I Just Witnessed The Rebirth Of Alpine Sports Cars
Photography by Romuald Clariond
I’ve witnessed the rebirth of Alpine.
Every manufacturer can be called “special” by the people who are its fans, followers, aficionados—call them what you want. But there is absolutely no doubt that Alpine is special in the automobile landscape. Founded by Jean Rédélé, who was a true car enthusiast and owner of a large Renault dealership, the little marque gets its name from its babies’ exploits rallying the Alps roads, and especially at the legendary Rallye Monte-Carlo.
These roads were the reason Alpine chose this place to celebrate its rebirth, and it was very special to be there as an incurable petrolhead—and local. A hundred of the finest Alpine A110 Berlinettes had arrived in Monaco for a few of days to celebrate the marque’s rebirth, coinciding with the reveal of a final show car before its production model is shown in less than a month’s time.
At 1 PM, Carlos Ghosn—CEO of Groupe Renault—arrived in the Alpine Célébration concept that had been updated to look like the Alpine Vision show car he was about to reveal. If the Célébration was featuring the iconic Alpine blue, the Alpine Vision, announced as “80% identical” to the production model, was presented in a white dress. Why? Perhaps to remind onlookers of Col de Turini, the favourite playground of the classic A110.
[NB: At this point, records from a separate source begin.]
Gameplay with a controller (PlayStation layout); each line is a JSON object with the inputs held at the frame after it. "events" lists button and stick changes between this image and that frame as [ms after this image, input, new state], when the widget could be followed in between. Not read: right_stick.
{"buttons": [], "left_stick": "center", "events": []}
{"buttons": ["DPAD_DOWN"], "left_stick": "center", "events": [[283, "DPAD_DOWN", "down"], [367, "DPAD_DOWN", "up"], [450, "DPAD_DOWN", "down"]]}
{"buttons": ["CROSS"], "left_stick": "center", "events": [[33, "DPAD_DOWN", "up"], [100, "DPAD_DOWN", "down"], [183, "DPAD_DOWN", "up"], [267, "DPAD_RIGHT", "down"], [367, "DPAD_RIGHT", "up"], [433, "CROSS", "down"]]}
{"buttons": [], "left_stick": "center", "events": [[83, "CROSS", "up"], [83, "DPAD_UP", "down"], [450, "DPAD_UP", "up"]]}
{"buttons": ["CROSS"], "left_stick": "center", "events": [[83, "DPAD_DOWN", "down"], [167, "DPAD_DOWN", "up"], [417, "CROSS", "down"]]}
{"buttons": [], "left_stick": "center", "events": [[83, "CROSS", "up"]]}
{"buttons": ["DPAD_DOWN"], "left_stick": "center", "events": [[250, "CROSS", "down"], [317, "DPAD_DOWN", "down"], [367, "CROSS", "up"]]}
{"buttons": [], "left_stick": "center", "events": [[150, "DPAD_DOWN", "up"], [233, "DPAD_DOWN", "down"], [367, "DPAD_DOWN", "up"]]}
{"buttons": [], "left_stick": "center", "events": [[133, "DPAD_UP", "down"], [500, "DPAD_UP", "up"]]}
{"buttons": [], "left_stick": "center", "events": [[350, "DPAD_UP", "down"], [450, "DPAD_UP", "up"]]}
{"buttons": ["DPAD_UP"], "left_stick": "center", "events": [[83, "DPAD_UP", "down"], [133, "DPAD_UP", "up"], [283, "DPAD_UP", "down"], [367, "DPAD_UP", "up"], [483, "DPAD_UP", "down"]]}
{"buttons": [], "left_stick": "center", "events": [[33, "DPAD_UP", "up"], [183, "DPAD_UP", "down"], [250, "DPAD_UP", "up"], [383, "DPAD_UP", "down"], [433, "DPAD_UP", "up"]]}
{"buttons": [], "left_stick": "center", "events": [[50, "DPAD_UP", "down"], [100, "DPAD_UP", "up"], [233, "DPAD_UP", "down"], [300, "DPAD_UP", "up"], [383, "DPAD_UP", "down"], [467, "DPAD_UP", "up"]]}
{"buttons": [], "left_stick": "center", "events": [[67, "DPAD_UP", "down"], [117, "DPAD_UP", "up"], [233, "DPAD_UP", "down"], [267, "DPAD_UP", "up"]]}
Even under wraps, I could make out the neo-retro style of the car before the reveal. Yes, the front lights are the same shape as the cutesy Renault Wind’s. Yes, the rear lights remind nearly everyone of an Audi. But in person, it works.
On the mechanical side, Alpine didn’t say much about the technical details of the engine, only announcing a zero-to-100 km/h (62 mph) in 4.5 seconds, identical to the Alfa Romeo 4C.
The very-likely-a-four-cylinder turbocharged engine gets a dual-clutch gearbox, and if I could notice the shift paddles behind the wheel, I could not help noticing there was no handbrake inside its beautiful interior.
A great mix of leather and metal won’t likely be this nice in the stock car—but let’s get back to the important things—we need a handbrake!
After 3 PM, it was time for the whole bunch of A110 Berlinettes and the Célébration to drive to the summit of Col de Turini, and more precisely to the Hôtel-Restaurant des 3 Vallées, a hotel that showcases the whole history of Rallye Monte-Carlo on its walls.
Our tool for this climb was an A110 1300 S, the same car that gave us the 1973 World Rally Champion. I met Bruno, the owner, who had bought that beautiful Berlinette from a friend of his, the former boss of Renault in Mexico and Portugal, who had unfortunately passed away two days before.
He’d taken great care of his Alpine and only wanted to sell her to Bruno, whom he knew would take the same care. And when you see the engine that looks straight out from the factory, you know its ex-owner was absolutely right!
Bruno is a true car enthusiast: the Clio V6, Megane RS, and a Renault 11 Turbo Group A that he still uses for modern rallies. He’s a really nice guy, and I think I could not get better company than him on this way up. Paraphrasing as they say in France, ‘random makes things good’. Part of the fun on the way up to Turini was because ahead of us was another stunning A110 with Cyril Abiteboul in the passenger seat, who is currently the Managing Director of the Renault Sport F1 Team.
Up at the 3 Vallées, Alpine boss Bernard Ollivier has put a plate above the fireplace: the rally-style plate features the Alpine logo, the date, and the hashtag #weareback.
As night descended, we also plunged back to Monaco. The next morning, before Bruno and his friends go back to Vaucluse in the south of France, we went to have a coffee in the port. And on the newsstand adjacent to the Monaco Grand Prix grid, Bruno spotted in the window a miniature Alpine almost exactly the same as his.
In the middle of the coffee, he stood up and said he was going to buy the toy! Random really makes things good. Back to the parc-fermé, we just had to do a couple of pictures of Bruno’s two toys, and it was time to go.
I’m sure none of us will forget Alpine’s rebirth.